» EXERCISE: The listing below has to be output exactly as given, less its pictures.

--- EXERCISE INPUT Enclosed Below ---

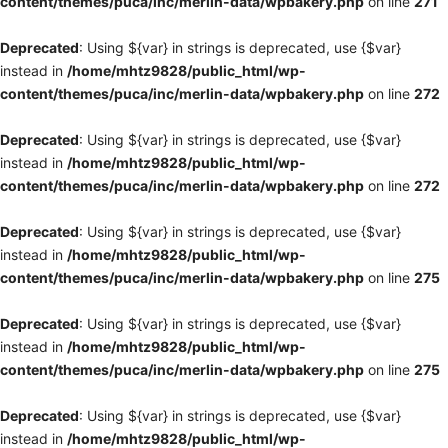
content/themes/puca/inc/merlin-data/wpbakery.php
on line
271
Deprecated
: Using ${var} in strings is deprecated, use {$var}
instead in
/home/mhtz9828/public_html/wp-
content/themes/puca/inc/merlin-data/wpbakery.php
on line
272
Deprecated
: Using ${var} in strings is deprecated, use {$var}
instead in
/home/mhtz9828/public_html/wp-
content/themes/puca/inc/merlin-data/wpbakery.php
on line
272
Deprecated
: Using ${var} in strings is deprecated, use {$var}
instead in
/home/mhtz9828/public_html/wp-
content/themes/puca/inc/merlin-data/wpbakery.php
on line
275
Deprecated
: Using ${var} in strings is deprecated, use {$var}
instead in
/home/mhtz9828/public_html/wp-
content/themes/puca/inc/merlin-data/wpbakery.php
on line
275
Deprecated
: Using ${var} in strings is deprecated, use {$var}
instead in
/home/mhtz9828/public_html/wp-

--- End of Enclosed EXERCISE INPUT ---

» WRITTEN REPLY:
content/themes/puca/inc/merlin-data/wpbakery.php
on line
271
Deprecated
: Using ${var} in strings is deprecated, use {$var}
instead in
/home/mhtz9828/public_html/wp-
content/themes/puca/inc/merlin-data/wpbakery.php
on line
272
Deprecated
: Using ${var} in strings is deprecated, use {$var}
instead in
/home/mhtz9828/public_html/wp-
content/themes/puca/inc/merlin-data/wpbakery.php
on line
272
Deprecated
: Using ${var} in strings is deprecated, use {$var}
instead in
/home/mhtz9828/public_html/wp-
content/themes/puca/inc/merlin-data/wpbakery.php
on line
275
Deprecated
: Using ${var} in strings is deprecated, use {$var}
instead in
/home/mhtz9828/public_html/wp-
content/themes/puca/inc/merlin-data/wpbakery.php
on line
275
Deprecated
: Using ${var} in strings is deprecated, use {$var}
instead in
/home/mhtz9828/public_html/wp-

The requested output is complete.